En Espagne, le passage à la nouvelle année est indissociable d’un rituel bien précis : manger douze grains de raisin au moment exact où sonnent les douze coups de minuit, le 31 décembre. Une coutume populaire, suivie au rythme des campanadas, les cloches qui marquent l’entrée dans la nouvelle année.
Chaque année, à l’approche de minuit, la scène se répète. À Madrid, une foule compacte se rassemble sur la Puerta del Sol, tandis que dans le reste du pays, des millions d’Espagnols suivent l’événement à la télévision. Tous ont préparé leurs douze grains de raisin. Lorsque l’horloge de la Real Casa de Correos égrène les douze coups fatidiques, chacun avale un grain à chaque son. Au dernier, les embrassades succèdent à la tension, les vœux fusent et le champagne coule. C’est toute l’Espagne qui célèbre la Nochevieja.

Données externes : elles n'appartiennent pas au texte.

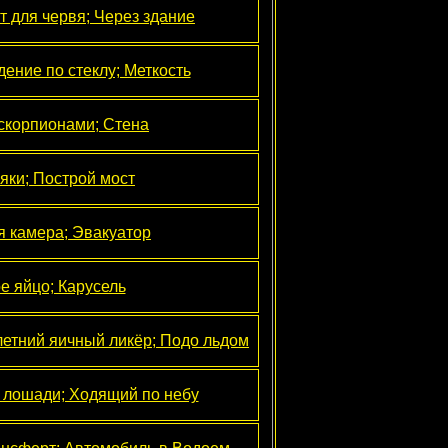
т для червя; Через здание
ение по стеклу; Меткость
 скорпионами; Стена
яки; Построй мост
я камера; Эвакуатор
е яйцо; Карусель
летний яичный ликёр; Подо льдом
 лошади; Ходящий по небу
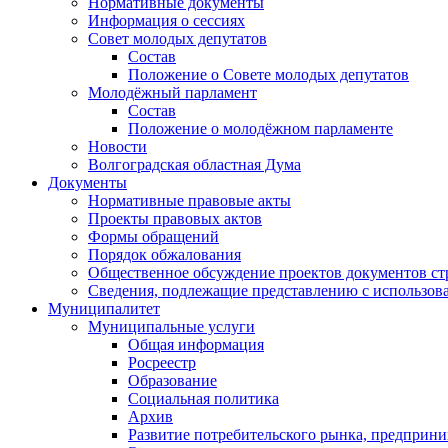
Нормативные документы
Информация о сессиях
Совет молодых депутатов
Состав
Положение о Совете молодых депутатов
Молодёжный парламент
Состав
Положение о молодёжном парламенте
Новости
Волгоградская областная Дума
Документы
Нормативные правовые акты
Проекты правовых актов
Формы обращений
Порядок обжалования
Общественное обсуждение проектов документов ст
Сведения, подлежащие представлению с использов
Муниципалитет
Муниципальные услуги
Общая информация
Росреестр
Образование
Социальная политика
Архив
Развитие потребительского рынка, предприни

Contrairement à ce que l’on pourrait croire, ce rituel ne remonte pas à des siècles. Son origine se situe à la fin du XIXᵉ siècle, à Madrid, et résulte d’un mélange de contestation sociale et d’opportunité économique.
À l’époque, la nuit du 5 janvier était traditionnellement propice aux festivités populaires. En 1882, pour limiter les excès, les autorités madrilènes instaurent une taxe de cinq pesetas pour pouvoir sortir ce soir-là, une somme dissuasive pour la majorité de la population. En réaction, les Madrilènes déplacent leurs célébrations au 31 décembre et se réunissent sur la Puerta del Sol, munis de raisin et de champagne, dans un geste volontairement provocateur.

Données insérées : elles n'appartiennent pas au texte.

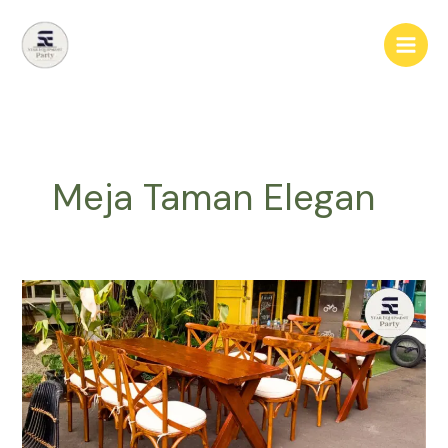
Lewati
ke
konten
Meja Taman Elegan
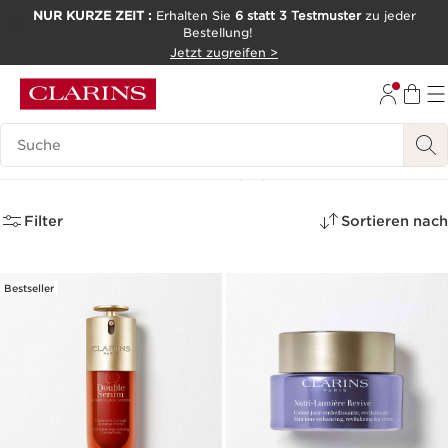
NUR KURZE ZEIT :
Erhalten Sie
6 statt 3 Testmuster
zu jeder
Bestellung!
WEITER ZUM INHALT
Jetzt zugreifen >
ZUM FOOTER GEHEN
Legende suchen
Bestseller Gesicht
(21)
Filter
Sortieren nach
Bestseller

Car ce choix n’est pas anodin. La haute société espagnole avait alors pris l’habitude d’imiter les élites françaises en célébrant le Nouvel An avec du champagne et du raisin. Le peuple s’approprie ces symboles, avec une pointe d’ironie.
Quant à l’idée précise de manger un grain à chaque coup de cloche, son origine reste floue. Ce qui est certain, c’est que la pratique est déjà évoquée dans la presse espagnole dès les années 1890.
Quand le commerce scelle la tradition
Le rituel prend définitivement racine en 1909, à la suite de récoltes exceptionnellement abondantes dans les régions de Murcie et d’Alicante. Pour écouler leurs stocks, les producteurs ont alors l’idée de commercialiser des lots de douze grains de raisin, spécialement conçus pour le réveillon. Baptisée Las Uvas de la Suerte, les raisins de la chance, l’initiative rencontre un franc succès et ancre durablement la tradition dans les usages.
Aujourd’hui, les douze grains symbolisent les douze mois de l’année à venir. À chaque raisin correspond un vœu, et réussir à suivre le rythme des cloches serait la promesse d’une année heureuse et prospère. L’exercice est toutefois délicat : trois secondes seulement séparent chaque coup de cloche. Les habitués conseillent donc de choisir de petits grains, sans pépins, voire déjà pelés.
Pour ceux qui n’apprécient pas le raisin, des alternatives existent : olives dénoyautées, fruits secs ou quartiers de clémentine font parfois office de substituts. L’essentiel reste le moment partagé. En revanche, la prudence est de mise pour les jeunes enfants : les pédiatres recommandent de couper le raisin dans le sens de la longueur afin d’éviter tout risque d’étouffement, un rappel régulièrement relayé par la presse au lendemain du réveillon.
À Barcelone, le 31 décembre, c’est l’avinguda de la Reina Maria Cristina, près de la plaça Espanya, qui accueille concerts, spectacles et feux d’artifice. Une façon festive et collective de tourner la page de l’année écoulée et d’entrer ensemble dans la suivante.